**AIM OF THE EXERCISE**
Your task is to return all the entries below exactly, with every picture omitted.

**EXTRACTED RECORDS**
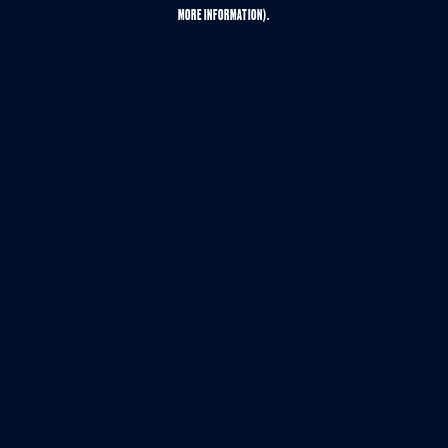
MORE INFORMATION).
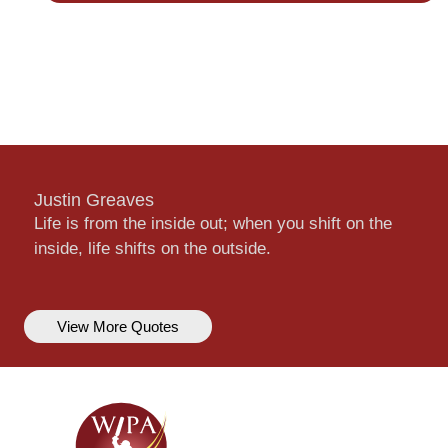
Justin Greaves
Life is from the inside out; when you shift on the
inside, life shifts on the outside.
View More Quotes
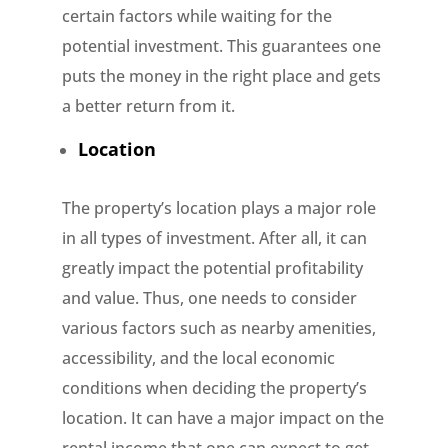
certain factors while waiting for the
potential investment. This guarantees one
puts the money in the right place and gets
a better return from it.
Location
The property’s location plays a major role
in all types of investment. After all, it can
greatly impact the potential profitability
and value. Thus, one needs to consider
various factors such as nearby amenities,
accessibility, and the local economic
conditions when deciding the property’s
location. It can have a major impact on the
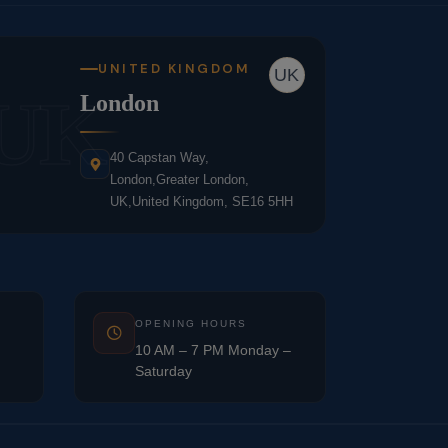
UNITED KINGDOM
UK
UK
London
40 Capstan Way,
London,Greater London,
UK,United Kingdom, SE16 5HH
OPENING HOURS
10 AM – 7 PM Monday –
Saturday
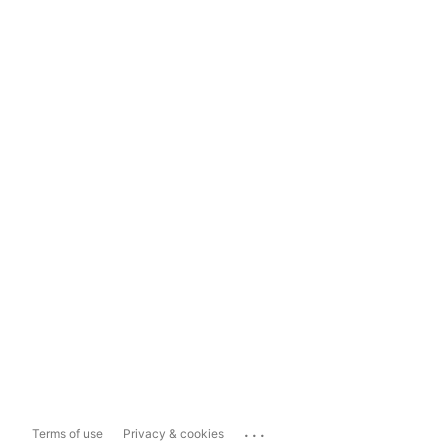
...
Terms of use
Privacy & cookies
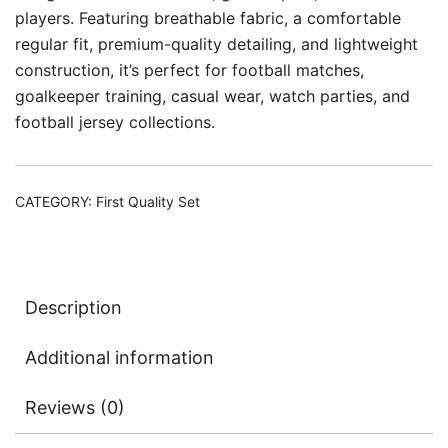
players. Featuring breathable fabric, a comfortable
regular fit, premium-quality detailing, and lightweight
construction, it’s perfect for football matches,
goalkeeper training, casual wear, watch parties, and
football jersey collections.
CATEGORY:
First Quality Set
Description
Additional information
Reviews (0)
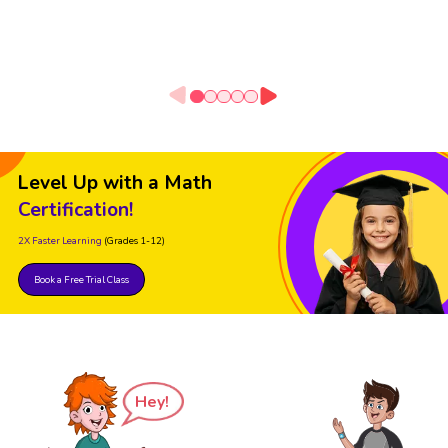
Level Up with a Math
Certification!
2X Faster Learning
(Grades 1-12)
Book a Free Trial Class
Hey!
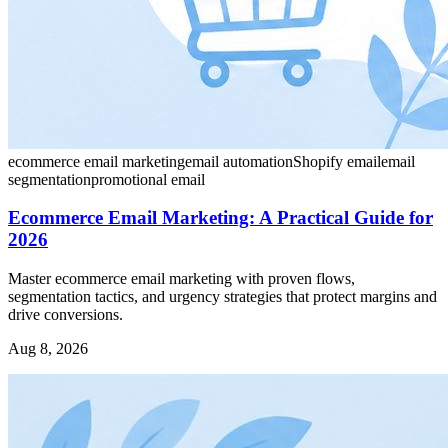
ecommerce email marketing
email automation
Shopify email
email
segmentation
promotional email
Ecommerce Email Marketing: A Practical Guide for
2026
Master ecommerce email marketing with proven flows,
segmentation tactics, and urgency strategies that protect margins and
drive conversions.
Aug 8, 2026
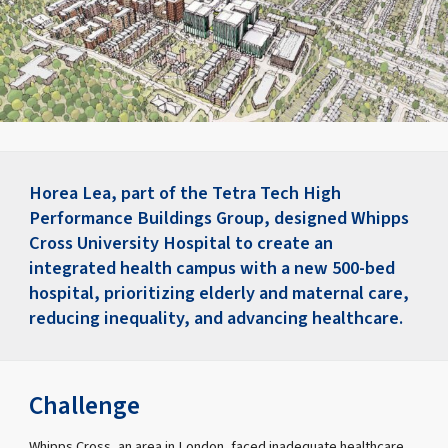
Horea Lea, part of the Tetra Tech High
Performance Buildings Group, designed Whipps
Cross University Hospital to create an
integrated health campus with a new 500-bed
hospital, prioritizing elderly and maternal care,
reducing inequality, and advancing healthcare.
Challenge
Whipps Cross, an area in London, faced inadequate healthcare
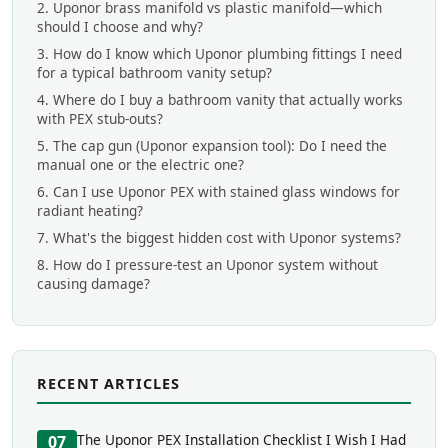
2. Uponor brass manifold vs plastic manifold—which
should I choose and why?
3. How do I know which Uponor plumbing fittings I need
for a typical bathroom vanity setup?
4. Where do I buy a bathroom vanity that actually works
with PEX stub-outs?
5. The cap gun (Uponor expansion tool): Do I need the
manual one or the electric one?
6. Can I use Uponor PEX with stained glass windows for
radiant heating?
7. What's the biggest hidden cost with Uponor systems?
8. How do I pressure-test an Uponor system without
causing damage?
RECENT ARTICLES
The Uponor PEX Installation Checklist I Wish I Had
07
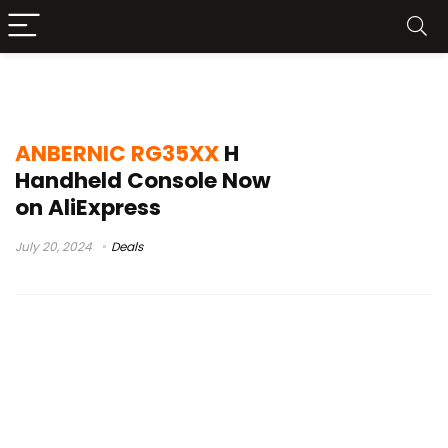
ANBERNIC RG35XX H Launch
ANBERNIC RG35XX
H
Handheld Console Now
on AliExpress
July 20, 2024
Deals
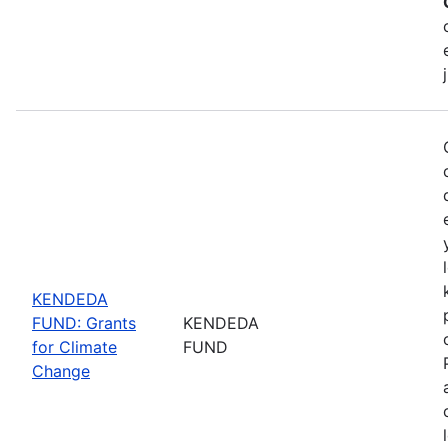
KENDEDA
FUND: Grants
KENDEDA
for Climate
FUND
Change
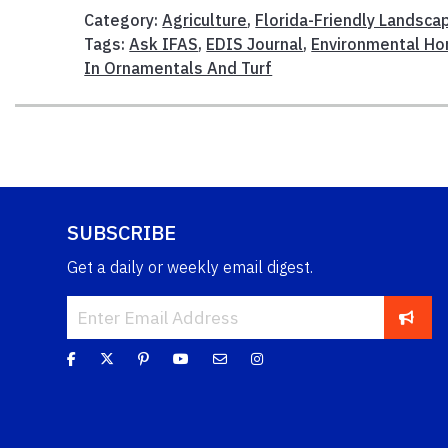
Category:
Agriculture
,
Florida-Friendly Landsca
Tags:
Ask IFAS
,
EDIS Journal
,
Environmental Ho
In Ornamentals And Turf
SUBSCRIBE
Get a daily or weekly email digest.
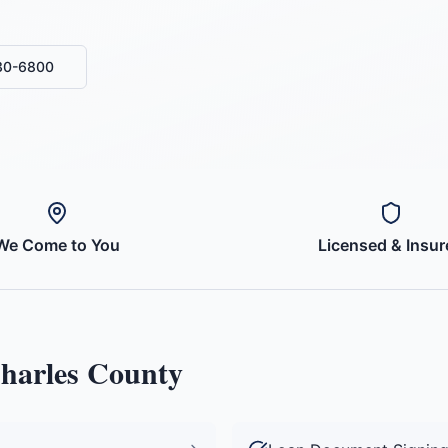
430-6800
We Come to You
Licensed & Insur
Charles County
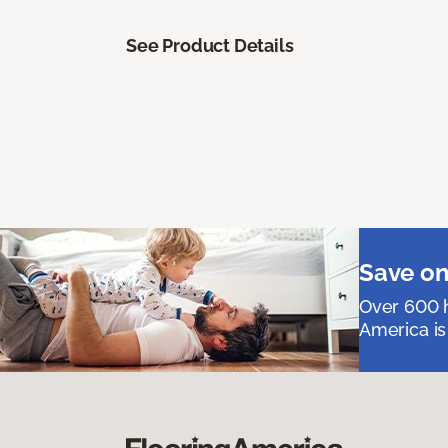
See Product Details
Save on
Over 600 h
America is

**YOUR SOLUTION**
MORE INFORMATION).
Justin Greaves
Life is from the inside out; when you shift on the
inside, life shifts on the outside.
View More Quotes
certain factors while waiting for the
potential investment. This guarantees one
puts the money in the right place and gets
a better return from it.
Location
The property’s location plays a major role
in all types of investment. After all, it can
greatly impact the potential profitability
and value. Thus, one needs to consider
various factors such as nearby amenities,
accessibility, and the local economic
conditions when deciding the property’s
location. It can have a major impact on the
UNITED KINGDOM
UK
UK
London
40 Capstan Way,
London,Greater London,
UK,United Kingdom, SE16 5HH
OPENING HOURS
10 AM – 7 PM Monday –
Saturday
...
Terms of use
Privacy & cookies
players. Featuring breathable fabric, a comfortable
regular fit, premium-quality detailing, and lightweight
construction, it’s perfect for football matches,
goalkeeper training, casual wear, watch parties, and
football jersey collections.
CATEGORY:
First Quality Set
Description
Additional information
Reviews (0)
Level Up with a Math
Certification!
2X Faster Learning
(Grades 1-12)
Book a Free Trial Class
Hey!
ecommerce email marketing
email automation
Shopify email
email
segmentation
promotional email
Ecommerce Email Marketing: A Practical Guide for
2026
Master ecommerce email marketing with proven flows,
segmentation tactics, and urgency strategies that protect margins and
drive conversions.
Aug 8, 2026
Horea Lea, part of the Tetra Tech High
Performance Buildings Group, designed Whipps
Cross University Hospital to create an
integrated health campus with a new 500-bed
hospital, prioritizing elderly and maternal care,
reducing inequality, and advancing healthcare.
Challenge
Whipps Cross, an area in London, faced inadequate healthcare
2. Uponor brass manifold vs plastic manifold—which
should I choose and why?
3. How do I know which Uponor plumbing fittings I need
for a typical bathroom vanity setup?
4. Where do I buy a bathroom vanity that actually works
with PEX stub-outs?
5. The cap gun (Uponor expansion tool): Do I need the
manual one or the electric one?
6. Can I use Uponor PEX with stained glass windows for
radiant heating?
7. What's the biggest hidden cost with Uponor systems?
8. How do I pressure-test an Uponor system without
causing damage?
RECENT ARTICLES
The Uponor PEX Installation Checklist I Wish I Had
07
ANBERNIC RG35XX H Launch
ANBERNIC RG35XX
H
Handheld Console Now
on AliExpress
July 20, 2024
Deals
KENDEDA
FUND: Grants
KENDEDA
for Climate
FUND
Change
Category:
Agriculture
,
Florida-Friendly Landsca
Tags:
Ask IFAS
,
EDIS Journal
,
Environmental Ho
In Ornamentals And Turf
SUBSCRIBE
Get a daily or weekly email digest.
430-6800
We Come to You
Licensed & Insur
Charles County
See Product Details
Save on
Over 600 h
America is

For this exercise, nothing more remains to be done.